• _JOB_
Transcribe the entries below word for word, beginning at the line with "Fiat 131 (1 series)" and stopping after the line with "Visit our Store"; drop all pictures.

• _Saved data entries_
┌────────
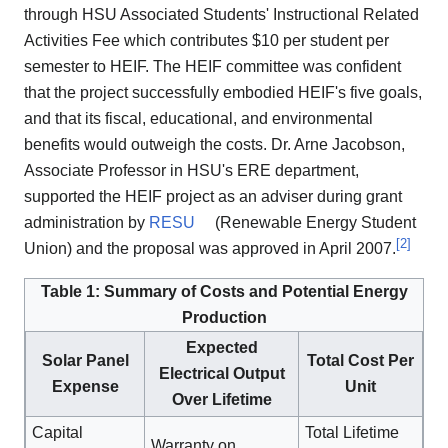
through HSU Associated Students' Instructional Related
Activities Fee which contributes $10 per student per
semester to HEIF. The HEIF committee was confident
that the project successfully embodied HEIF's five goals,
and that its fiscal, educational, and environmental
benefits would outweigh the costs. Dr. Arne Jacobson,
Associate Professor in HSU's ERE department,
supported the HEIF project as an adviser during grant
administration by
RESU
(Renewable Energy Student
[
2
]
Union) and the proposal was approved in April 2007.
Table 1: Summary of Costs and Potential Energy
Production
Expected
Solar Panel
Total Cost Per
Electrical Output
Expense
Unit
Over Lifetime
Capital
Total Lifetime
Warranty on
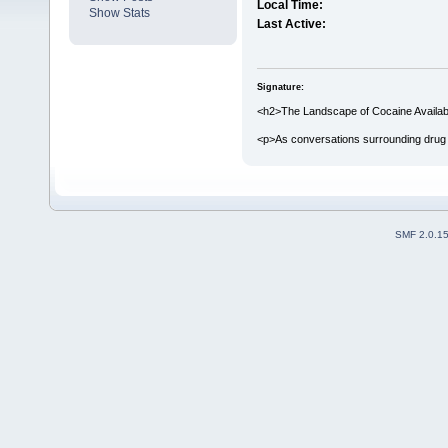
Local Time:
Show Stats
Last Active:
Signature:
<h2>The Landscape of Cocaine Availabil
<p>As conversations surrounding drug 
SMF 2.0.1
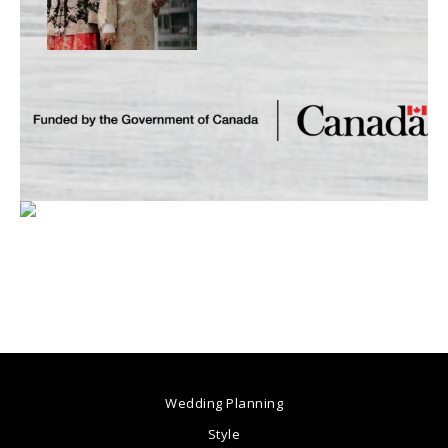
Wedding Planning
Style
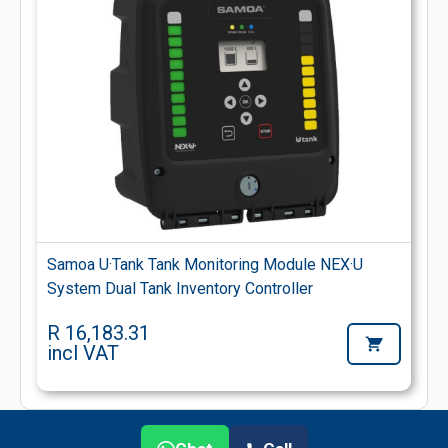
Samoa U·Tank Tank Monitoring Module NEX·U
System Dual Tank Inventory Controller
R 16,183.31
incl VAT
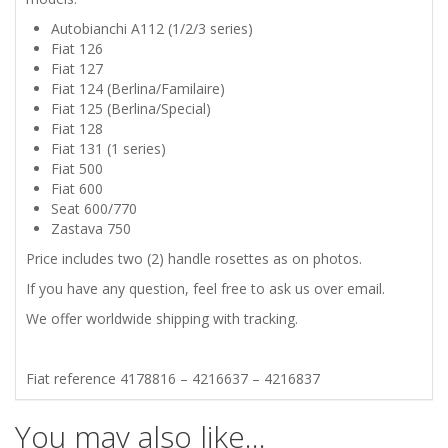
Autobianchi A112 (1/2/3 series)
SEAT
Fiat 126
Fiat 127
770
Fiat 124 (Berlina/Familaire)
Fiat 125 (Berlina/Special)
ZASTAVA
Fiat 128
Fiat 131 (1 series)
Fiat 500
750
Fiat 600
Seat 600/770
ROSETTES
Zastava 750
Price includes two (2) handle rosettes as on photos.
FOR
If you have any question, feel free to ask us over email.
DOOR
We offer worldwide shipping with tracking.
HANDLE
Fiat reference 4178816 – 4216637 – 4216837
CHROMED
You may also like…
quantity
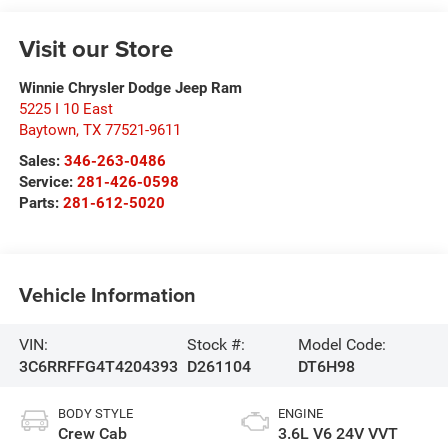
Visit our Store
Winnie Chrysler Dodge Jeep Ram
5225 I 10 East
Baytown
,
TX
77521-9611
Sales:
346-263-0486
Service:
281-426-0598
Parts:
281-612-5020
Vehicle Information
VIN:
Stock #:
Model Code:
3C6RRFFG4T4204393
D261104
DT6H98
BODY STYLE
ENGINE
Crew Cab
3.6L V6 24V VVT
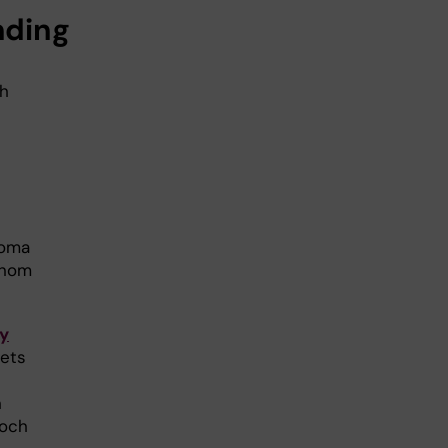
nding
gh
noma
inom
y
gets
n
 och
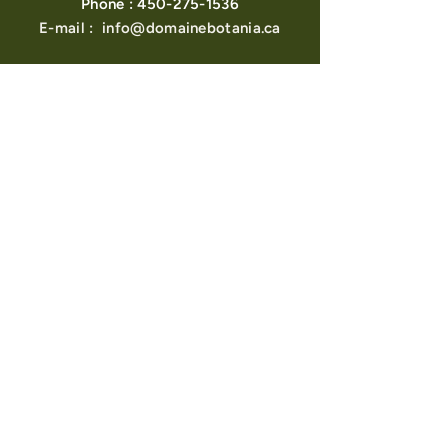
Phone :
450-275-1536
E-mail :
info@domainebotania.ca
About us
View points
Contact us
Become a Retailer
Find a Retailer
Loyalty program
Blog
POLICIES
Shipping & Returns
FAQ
└────────
• _TASK ANSWER_
Fiat 131 (1 series)
Fiat 500
750
Fiat 600
Seat 600/770
ROSETTES
Zastava 750
Price includes two (2) handle rosettes as on photos.
FOR
If you have any question, feel free to ask us over email.
DOOR
We offer worldwide shipping with tracking.
HANDLE
Fiat reference 4178816 – 4216637 – 4216837
CHROMED
You may also like…
quantity
Visit our Store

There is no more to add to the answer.